### TO-DO ITEM:
Please set down the stretch of the data below from the line containing "## Contributing <a" through the line containing "You can also reach me at ebussman@gmail.com", reproducing each line with no changes.

Dataset excerpts
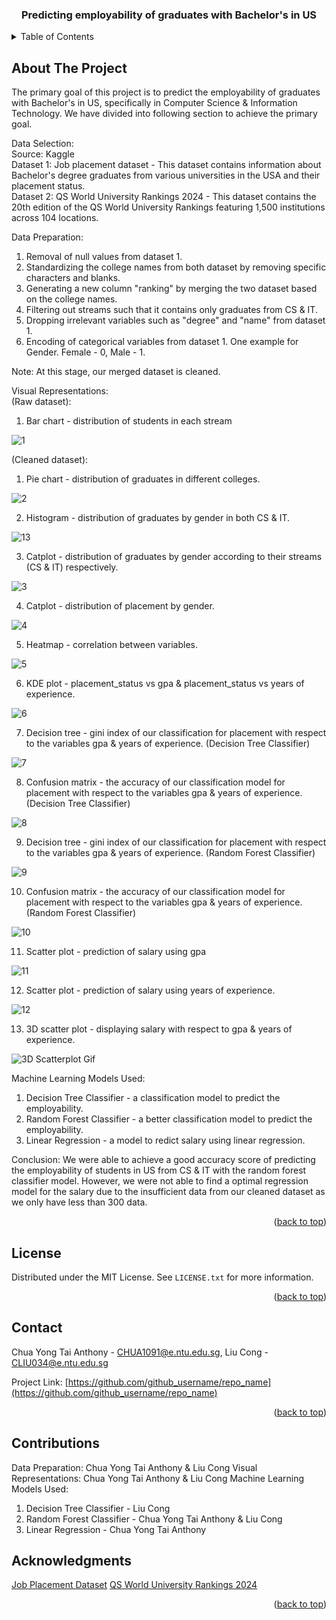 <!-- Improved compatibility of back to top link: See: https://github.com/othneildrew/Best-README-Template/pull/73 -->
<a name="readme-top"></a>

<h3 align="center">Predicting employability of graduates with Bachelor's in US</h3>

<!-- TABLE OF CONTENTS -->
<details>
  <summary>Table of Contents</summary>
  <ol>
    <li>
      <a href="#about-the-project">About The Project</a>
    </li>
    <li><a href="#license">License</a></li>
    <li><a href="#contact">Contact</a></li>
    <li><a href="#acknowledgments">Acknowledgments</a></li>
  </ol>
</details>



<!-- ABOUT THE PROJECT -->
## About The Project
The primary goal of this project is to predict the employability of graduates with Bachelor's in US, specifically in Computer Science & Information Technology. We have divided into following section to achieve the primary goal. 

Data Selection:
<br>
Source: Kaggle
<br>
Dataset 1: Job placement dataset - This dataset contains information about Bachelor's degree graduates from various universities in the USA and their placement status. 
<br>
Dataset 2: QS World University Rankings 2024 - This dataset contains the 20th edition of the QS World University Rankings featuring 1,500 institutions across 104 locations.

Data Preparation:
1) Removal of null values from dataset 1.
2) Standardizing the college names from both dataset by removing specific characters and blanks.
3) Generating a new column "ranking" by merging the two dataset based on the college names.
4) Filtering out streams such that it contains only graduates from CS & IT.
5) Dropping irrelevant variables such as "degree" and "name" from dataset 1.
6) Encoding of categorical variables from dataset 1. One example for Gender. Female - 0, Male - 1.

Note:
At this stage, our merged dataset is cleaned.

Visual Representations:
<br>
(Raw dataset):
1) Bar chart - distribution of students in each stream

![1](https://github.com/liuconggg/FCS4_Team-5-/assets/128717856/07f38486-8e0f-4c9b-9108-6e988805d5cd)


(Cleaned dataset):
1) Pie chart - distribution of graduates in different colleges.

![2](https://github.com/liuconggg/FCS4_Team-5-/assets/128717856/6a87ff0d-b9f3-4415-a8fe-0f1b0d21fe26)

2) Histogram - distribution of graduates by gender in both CS & IT.

![13](https://github.com/liuconggg/FCS4_Team-5-/assets/128717856/6321d7f5-8f71-4e8a-9233-31d63865b37b)

3) Catplot - distribution of graduates by gender according to their streams (CS & IT) respectively.

![3](https://github.com/liuconggg/FCS4_Team-5-/assets/128717856/24422810-730f-47ed-b187-6342f834dd4c)

4) Catplot - distribution of placement by gender.

![4](https://github.com/liuconggg/FCS4_Team-5-/assets/128717856/90c79852-d86a-4301-997c-d82dca097b04)

5) Heatmap - correlation between variables.

![5](https://github.com/liuconggg/FCS4_Team-5-/assets/128717856/11d83e03-6ffa-4c8a-8c89-f5a97ce4f594)

6) KDE plot - placement_status vs gpa & placement_status vs years of experience.

![6](https://github.com/liuconggg/FCS4_Team-5-/assets/128717856/3b20be9f-1b48-4da8-9264-115b44a2bc95)

7) Decision tree - gini index of our classification for placement with respect to the variables gpa & years of experience. (Decision Tree Classifier)

![7](https://github.com/liuconggg/FCS4_Team-5-/assets/128717856/55147a37-105f-4444-88ac-6b3f2cd0a528)

8) Confusion matrix - the accuracy of our classification model for placement with respect to the variables gpa & years of experience. (Decision Tree Classifier)

![8](https://github.com/liuconggg/FCS4_Team-5-/assets/128717856/6036cf3a-738e-4b0b-ae20-6bcc59faca0a)

9) Decision tree - gini index of our classification for placement with respect to the variables gpa & years of experience. (Random Forest Classifier)

![9](https://github.com/liuconggg/FCS4_Team-5-/assets/128717856/16208b9e-367b-44fc-8d64-9a819e928569)

10) Confusion matrix - the accuracy of our classification model for placement with respect to the variables gpa & years of experience. (Random Forest Classifier)

![10](https://github.com/liuconggg/FCS4_Team-5-/assets/128717856/7b896df6-3a34-4de4-aa7c-50c04eeb58c0)

11) Scatter plot - prediction of salary using gpa

![11](https://github.com/liuconggg/FCS4_Team-5-/assets/128717856/43cd3ec2-8c26-456a-929a-27393ba3cc1d)

12) Scatter plot - prediction of salary using years of experience.

![12](https://github.com/liuconggg/FCS4_Team-5-/assets/128717856/cd4480bf-cbbe-4444-a9b8-a6530af87344)

13) 3D scatter plot - displaying salary with respect to gpa & years of experience.

![3D Scatterplot Gif](https://github.com/liuconggg/FCS4_Team-5-/assets/128717856/8028451c-f3cc-4940-8cf6-bcfc79b06343)


Machine Learning Models Used:
1) Decision Tree Classifier - a classification model to predict the employability.
2) Random Forest Classifier - a better classification model to predict the employability.
3) Linear Regression - a model to redict salary using linear regression.

Conclusion: 
We were able to achieve a good accuracy score of predicting the employability of students in US from CS & IT with the random forest classifier model. 
However, we were not able to find a optimal regression model for the salary due to the insufficient data from our cleaned dataset as we only have less than 300 data.

<p align="right">(<a href="#readme-top">back to top</a>)</p>

<!-- LICENSE -->
## License

Distributed under the MIT License. See `LICENSE.txt` for more information.

<p align="right">(<a href="#readme-top">back to top</a>)</p>



<!-- CONTACT -->
## Contact

Chua Yong Tai Anthony - CHUA1091@e.ntu.edu.sg, 
Liu Cong - CLIU034@e.ntu.edu.sg

Project Link: [https://github.com/github_username/repo_name](https://github.com/github_username/repo_name)

<p align="right">(<a href="#readme-top">back to top</a>)</p>

## Contributions
Data Preparation: Chua Yong Tai Anthony & Liu Cong
Visual Representations: Chua Yong Tai Anthony & Liu Cong
Machine Learning Models Used:
1) Decision Tree Classifier - Liu Cong
2) Random Forest Classifier - Chua Yong Tai Anthony & Liu Cong
3) Linear Regression - Chua Yong Tai Anthony

<!-- ACKNOWLEDGMENTS -->
## Acknowledgments

[Job Placement Dataset]
[QS World University Rankings 2024]

<p align="right">(<a href="#readme-top">back to top</a>)</p>

<!-- MARKDOWN LINKS & IMAGES -->
[Job Placement Dataset]: https://www.kaggle.com/datasets/mahad049/job-placement-dataset/data
[QS World University Rankings 2024]: https://www.kaggle.com/datasets/joebeachcapital/qs-world-university-rankings-2024
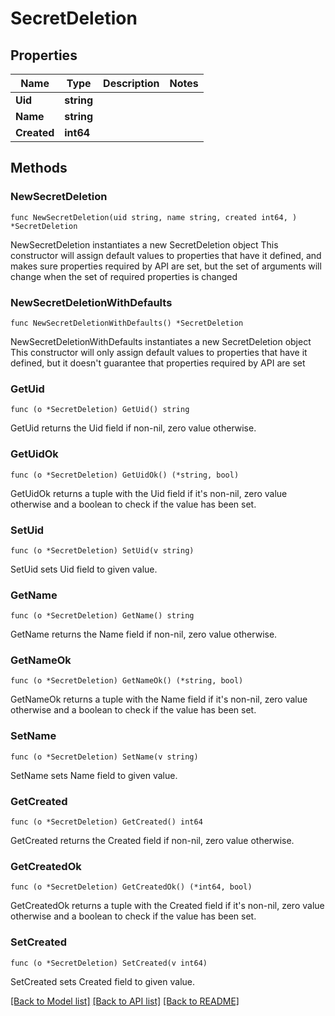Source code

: # SecretDeletion

## Properties

Name | Type | Description | Notes
------------ | ------------- | ------------- | -------------
**Uid** | **string** |  | 
**Name** | **string** |  | 
**Created** | **int64** |  | 

## Methods

### NewSecretDeletion

`func NewSecretDeletion(uid string, name string, created int64, ) *SecretDeletion`

NewSecretDeletion instantiates a new SecretDeletion object
This constructor will assign default values to properties that have it defined,
and makes sure properties required by API are set, but the set of arguments
will change when the set of required properties is changed

### NewSecretDeletionWithDefaults

`func NewSecretDeletionWithDefaults() *SecretDeletion`

NewSecretDeletionWithDefaults instantiates a new SecretDeletion object
This constructor will only assign default values to properties that have it defined,
but it doesn't guarantee that properties required by API are set

### GetUid

`func (o *SecretDeletion) GetUid() string`

GetUid returns the Uid field if non-nil, zero value otherwise.

### GetUidOk

`func (o *SecretDeletion) GetUidOk() (*string, bool)`

GetUidOk returns a tuple with the Uid field if it's non-nil, zero value otherwise
and a boolean to check if the value has been set.

### SetUid

`func (o *SecretDeletion) SetUid(v string)`

SetUid sets Uid field to given value.


### GetName

`func (o *SecretDeletion) GetName() string`

GetName returns the Name field if non-nil, zero value otherwise.

### GetNameOk

`func (o *SecretDeletion) GetNameOk() (*string, bool)`

GetNameOk returns a tuple with the Name field if it's non-nil, zero value otherwise
and a boolean to check if the value has been set.

### SetName

`func (o *SecretDeletion) SetName(v string)`

SetName sets Name field to given value.


### GetCreated

`func (o *SecretDeletion) GetCreated() int64`

GetCreated returns the Created field if non-nil, zero value otherwise.

### GetCreatedOk

`func (o *SecretDeletion) GetCreatedOk() (*int64, bool)`

GetCreatedOk returns a tuple with the Created field if it's non-nil, zero value otherwise
and a boolean to check if the value has been set.

### SetCreated

`func (o *SecretDeletion) SetCreated(v int64)`

SetCreated sets Created field to given value.



[[Back to Model list]](../README.md#documentation-for-models) [[Back to API list]](../README.md#documentation-for-api-endpoints) [[Back to README]](../README.md)


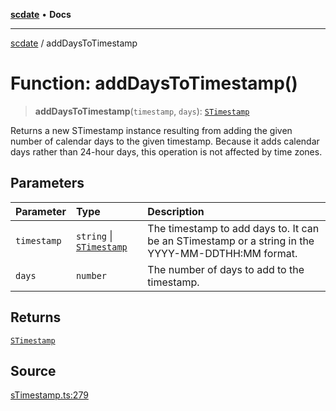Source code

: [**scdate**](../README.md) • **Docs**

---

[scdate](../README.md) / addDaysToTimestamp

# Function: addDaysToTimestamp()

> **addDaysToTimestamp**(`timestamp`, `days`): [`STimestamp`](../classes/STimestamp.md)

Returns a new STimestamp instance resulting from adding the given number of
calendar days to the given timestamp. Because it adds calendar days rather
than 24-hour days, this operation is not affected by time zones.

## Parameters

| Parameter   | Type                                                 | Description                                                                                       |
| :---------- | :--------------------------------------------------- | :------------------------------------------------------------------------------------------------ |
| `timestamp` | `string` \| [`STimestamp`](../classes/STimestamp.md) | The timestamp to add days to. It can be an STimestamp or a string in the YYYY-MM-DDTHH:MM format. |
| `days`      | `number`                                             | The number of days to add to the timestamp.                                                       |

## Returns

[`STimestamp`](../classes/STimestamp.md)

## Source

[sTimestamp.ts:279](https://github.com/ericvera/scdate/blob/main/src/sTimestamp.ts#L279)
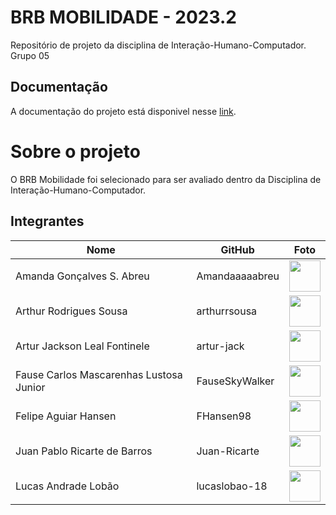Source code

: 
# BRB MOBILIDADE - 2023.2
Repositório de projeto da disciplina de Interação-Humano-Computador. Grupo 05

## Documentação
A documentação do projeto está disponivel nesse <a href="https://interacao-humano-computador.github.io/2023.2--BRB-Mobilidade/" target= "_blank">link</a>.

# Sobre o projeto
O BRB Mobilidade foi selecionado para ser avaliado dentro da Disciplina de Interação-Humano-Computador.

## Integrantes


| Nome                            | GitHub         | Foto                                                       |
| ------------------------------- | --------------- | ---------------------------------------------------------- |
| Amanda Gonçalves S. Abreu       | Amandaaaaabreu | [<img src="https://avatars.githubusercontent.com/u/103958998?v=4" width=50>](https://github.com/Amandaaaaabreu) |
| Arthur Rodrigues Sousa          | arthurrsousa    | [<img src="https://avatars.githubusercontent.com/u/98758376?v=4" width=50>](https://github.com/arthurrsousa) |
| Artur Jackson Leal Fontinele    | artur-jack      | [<img src="https://avatars.githubusercontent.com/u/100738244?v=4" width=50>](https://github.com/artur-jack) |
| Fause Carlos Mascarenhas Lustosa Junior | FauseSkyWalker | [<img src="https://avatars.githubusercontent.com/u/90693864?v=4" width=50>](https://github.com/FauseSkyWalker) |
| Felipe Aguiar Hansen            | FHansen98       | [<img src="https://avatars.githubusercontent.com/u/101905345?v=4" width=50>](https://github.com/FHansen98) |
| Juan Pablo Ricarte de Barros    | Juan-Ricarte    | [<img src="https://avatars.githubusercontent.com/u/96394878?s=400&u=27ff6b6723f8799ff7b1046f24cc352d02f378fe&v=4" width=50>](https://github.com/Juan-Ricarte) |
| Lucas Andrade Lobão             | lucaslobao-18   | [<img src="https://avatars.githubusercontent.com/u/83256558?v=4" width=50>](https://github.com/lucaslobao-18) |
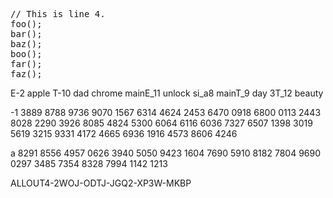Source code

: <pre class="prettyprint linenums:4"
>// This is line 4.
foo();
bar();
baz();
boo();
far();
faz();
</pre>


E-2 apple
T-10 dad
chrome
mainE_11 unlock si_a8
mainT_9 day
3T_12 beauty

-1
3889 8788
9736 9070
1567 6314
4624 2453
6470 0918
6800 0113
2443 8028
2290 3926
8085 4824
5300 6064
6116 6036
7327 6507
1398 3019
5619 3215
9331 4172
4665 6936
1916 4573
8606 4246


a
8291 8556
4957 0626
3940 5050
9423 1604
7690 5910
8182 7804
9690 0297
3485 7354
8328 7994
1142 1213

ALLOUT4-2WOJ-ODTJ-JGQ2-XP3W-MKBP
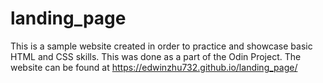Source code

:# landing_page
This is a sample website created in order to practice and showcase basic HTML and CSS skills. This was done as a part of the Odin Project. The website can be found at   https://edwinzhu732.github.io/landing_page/
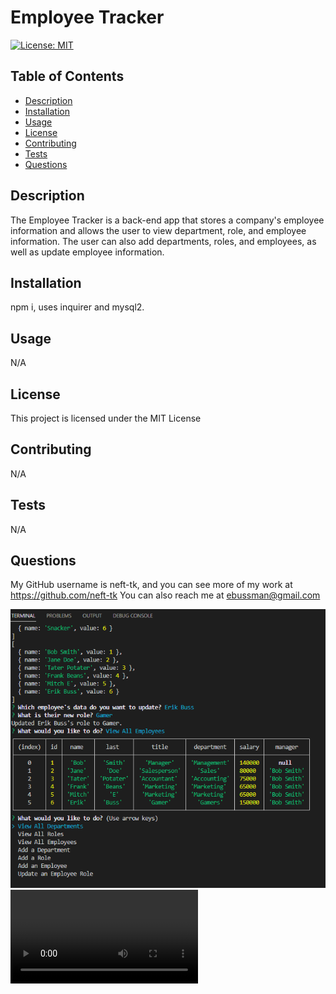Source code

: # Employee Tracker
[![License: MIT](https://img.shields.io/badge/License-MIT-yellow.svg)](https://opensource.org/licenses/MIT)

## Table of Contents
* [Description](#description)
* [Installation](#installation)
* [Usage](#usage)
* [License](#license)
* [Contributing](#contributing)
* [Tests](#tests)
* [Questions](#questions)


## Description <a name="description"></a>
The Employee Tracker is a back-end app that stores a company's employee information and allows the user to view department, role, and employee information. The user can also add departments, roles, and employees, as well as update employee information.

## Installation <a name="installation"></a>
npm i, uses inquirer and mysql2.

## Usage <a name="usage"></a>
N/A

## License <a name="license"></a>
This project is licensed under the MIT License

## Contributing <a name="contributing"></a>
N/A

## Tests <a name="tests"></a>
N/A

## Questions <a name="questions"></a>
My GitHub username is neft-tk, and you can see more of my work at https://github.com/neft-tk 
You can also reach me at ebussman@gmail.com

![screenshot1](./assets/images/screenshot1.png)
![video](./assets/images/Erik%20Buss%20employee%20tracker.webm)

### EXERCISE RESPONSE:
## Contributing <a name="contributing"></a>
N/A

## Tests <a name="tests"></a>
N/A

## Questions <a name="questions"></a>
My GitHub username is neft-tk, and you can see more of my work at https://github.com/neft-tk 
You can also reach me at ebussman@gmail.com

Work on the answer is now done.